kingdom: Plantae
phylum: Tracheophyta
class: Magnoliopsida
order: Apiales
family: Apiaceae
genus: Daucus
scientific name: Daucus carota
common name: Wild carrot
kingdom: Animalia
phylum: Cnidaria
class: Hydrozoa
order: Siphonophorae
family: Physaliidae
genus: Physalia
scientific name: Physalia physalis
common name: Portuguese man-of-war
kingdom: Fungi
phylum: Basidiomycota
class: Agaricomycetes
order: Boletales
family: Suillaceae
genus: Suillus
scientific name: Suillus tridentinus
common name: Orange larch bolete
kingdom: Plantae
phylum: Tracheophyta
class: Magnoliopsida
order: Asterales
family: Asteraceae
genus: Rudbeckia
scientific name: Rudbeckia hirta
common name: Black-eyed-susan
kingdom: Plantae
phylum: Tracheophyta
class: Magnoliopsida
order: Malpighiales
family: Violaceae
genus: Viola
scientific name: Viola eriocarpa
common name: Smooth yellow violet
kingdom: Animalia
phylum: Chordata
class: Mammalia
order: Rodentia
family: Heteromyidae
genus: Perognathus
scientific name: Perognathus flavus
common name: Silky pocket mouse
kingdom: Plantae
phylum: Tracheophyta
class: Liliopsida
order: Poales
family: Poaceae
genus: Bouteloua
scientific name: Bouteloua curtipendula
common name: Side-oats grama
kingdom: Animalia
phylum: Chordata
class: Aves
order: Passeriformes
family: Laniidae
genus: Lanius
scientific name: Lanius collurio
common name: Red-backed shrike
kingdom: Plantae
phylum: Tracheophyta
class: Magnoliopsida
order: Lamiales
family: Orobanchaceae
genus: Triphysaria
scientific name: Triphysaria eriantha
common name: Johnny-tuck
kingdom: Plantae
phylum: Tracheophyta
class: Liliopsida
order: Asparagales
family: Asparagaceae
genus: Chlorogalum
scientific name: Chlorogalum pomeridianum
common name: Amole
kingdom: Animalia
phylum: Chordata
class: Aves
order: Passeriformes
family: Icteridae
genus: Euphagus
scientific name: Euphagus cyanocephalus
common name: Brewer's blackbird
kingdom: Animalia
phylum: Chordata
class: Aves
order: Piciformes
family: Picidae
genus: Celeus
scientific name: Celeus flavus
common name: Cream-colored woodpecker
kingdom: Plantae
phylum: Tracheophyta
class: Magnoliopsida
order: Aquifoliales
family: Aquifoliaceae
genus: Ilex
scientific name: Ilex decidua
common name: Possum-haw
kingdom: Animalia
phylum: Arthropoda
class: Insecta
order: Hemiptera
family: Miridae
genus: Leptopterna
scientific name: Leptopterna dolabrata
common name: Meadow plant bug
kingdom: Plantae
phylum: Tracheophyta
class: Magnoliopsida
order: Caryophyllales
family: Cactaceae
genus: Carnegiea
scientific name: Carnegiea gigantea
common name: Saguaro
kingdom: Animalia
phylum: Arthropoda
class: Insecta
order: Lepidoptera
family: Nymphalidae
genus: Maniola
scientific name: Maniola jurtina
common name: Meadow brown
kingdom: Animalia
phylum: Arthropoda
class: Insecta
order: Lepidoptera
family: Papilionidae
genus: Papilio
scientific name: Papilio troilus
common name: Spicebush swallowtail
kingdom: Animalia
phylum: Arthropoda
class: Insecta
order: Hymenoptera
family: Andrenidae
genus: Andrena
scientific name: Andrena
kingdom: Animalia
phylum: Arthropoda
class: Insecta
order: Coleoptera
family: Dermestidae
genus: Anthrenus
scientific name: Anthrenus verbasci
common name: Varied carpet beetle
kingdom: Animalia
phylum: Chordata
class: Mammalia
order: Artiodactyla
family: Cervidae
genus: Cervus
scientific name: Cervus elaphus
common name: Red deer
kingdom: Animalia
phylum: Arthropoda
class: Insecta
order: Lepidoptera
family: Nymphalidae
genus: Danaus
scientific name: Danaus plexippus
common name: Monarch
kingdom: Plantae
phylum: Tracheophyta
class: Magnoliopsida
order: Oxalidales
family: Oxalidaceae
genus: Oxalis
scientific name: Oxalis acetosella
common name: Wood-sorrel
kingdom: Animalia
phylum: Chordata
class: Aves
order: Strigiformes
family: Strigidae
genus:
□ □ □ □
Objetivo de la tarea: Transcribe sin ningún cambio cada una de las líneas del listado anterior, de la primera a la última.

Problema resuelto:
kingdom: Plantae
phylum: Tracheophyta
class: Magnoliopsida
order: Apiales
family: Apiaceae
genus: Daucus
scientific name: Daucus carota
common name: Wild carrot
kingdom: Animalia
phylum: Cnidaria
class: Hydrozoa
order: Siphonophorae
family: Physaliidae
genus: Physalia
scientific name: Physalia physalis
common name: Portuguese man-of-war
kingdom: Fungi
phylum: Basidiomycota
class: Agaricomycetes
order: Boletales
family: Suillaceae
genus: Suillus
scientific name: Suillus tridentinus
common name: Orange larch bolete
kingdom: Plantae
phylum: Tracheophyta
class: Magnoliopsida
order: Asterales
family: Asteraceae
genus: Rudbeckia
scientific name: Rudbeckia hirta
common name: Black-eyed-susan
kingdom: Plantae
phylum: Tracheophyta
class: Magnoliopsida
order: Malpighiales
family: Violaceae
genus: Viola
scientific name: Viola eriocarpa
common name: Smooth yellow violet
kingdom: Animalia
phylum: Chordata
class: Mammalia
order: Rodentia
family: Heteromyidae
genus: Perognathus
scientific name: Perognathus flavus
common name: Silky pocket mouse
kingdom: Plantae
phylum: Tracheophyta
class: Liliopsida
order: Poales
family: Poaceae
genus: Bouteloua
scientific name: Bouteloua curtipendula
common name: Side-oats grama
kingdom: Animalia
phylum: Chordata
class: Aves
order: Passeriformes
family: Laniidae
genus: Lanius
scientific name: Lanius collurio
common name: Red-backed shrike
kingdom: Plantae
phylum: Tracheophyta
class: Magnoliopsida
order: Lamiales
family: Orobanchaceae
genus: Triphysaria
scientific name: Triphysaria eriantha
common name: Johnny-tuck
kingdom: Plantae
phylum: Tracheophyta
class: Liliopsida
order: Asparagales
family: Asparagaceae
genus: Chlorogalum
scientific name: Chlorogalum pomeridianum
common name: Amole
kingdom: Animalia
phylum: Chordata
class: Aves
order: Passeriformes
family: Icteridae
genus: Euphagus
scientific name: Euphagus cyanocephalus
common name: Brewer's blackbird
kingdom: Animalia
phylum: Chordata
class: Aves
order: Piciformes
family: Picidae
genus: Celeus
scientific name: Celeus flavus
common name: Cream-colored woodpecker
kingdom: Plantae
phylum: Tracheophyta
class: Magnoliopsida
order: Aquifoliales
family: Aquifoliaceae
genus: Ilex
scientific name: Ilex decidua
common name: Possum-haw
kingdom: Animalia
phylum: Arthropoda
class: Insecta
order: Hemiptera
family: Miridae
genus: Leptopterna
scientific name: Leptopterna dolabrata
common name: Meadow plant bug
kingdom: Plantae
phylum: Tracheophyta
class: Magnoliopsida
order: Caryophyllales
family: Cactaceae
genus: Carnegiea
scientific name: Carnegiea gigantea
common name: Saguaro
kingdom: Animalia
phylum: Arthropoda
class: Insecta
order: Lepidoptera
family: Nymphalidae
genus: Maniola
scientific name: Maniola jurtina
common name: Meadow brown
kingdom: Animalia
phylum: Arthropoda
class: Insecta
order: Lepidoptera
family: Papilionidae
genus: Papilio
scientific name: Papilio troilus
common name: Spicebush swallowtail
kingdom: Animalia
phylum: Arthropoda
class: Insecta
order: Hymenoptera
family: Andrenidae
genus: Andrena
scientific name: Andrena
kingdom: Animalia
phylum: Arthropoda
class: Insecta
order: Coleoptera
family: Dermestidae
genus: Anthrenus
scientific name: Anthrenus verbasci
common name: Varied carpet beetle
kingdom: Animalia
phylum: Chordata
class: Mammalia
order: Artiodactyla
family: Cervidae
genus: Cervus
scientific name: Cervus elaphus
common name: Red deer
kingdom: Animalia
phylum: Arthropoda
class: Insecta
order: Lepidoptera
family: Nymphalidae
genus: Danaus
scientific name: Danaus plexippus
common name: Monarch
kingdom: Plantae
phylum: Tracheophyta
class: Magnoliopsida
order: Oxalidales
family: Oxalidaceae
genus: Oxalis
scientific name: Oxalis acetosella
common name: Wood-sorrel
kingdom: Animalia
phylum: Chordata
class: Aves
order: Strigiformes
family: Strigidae
genus:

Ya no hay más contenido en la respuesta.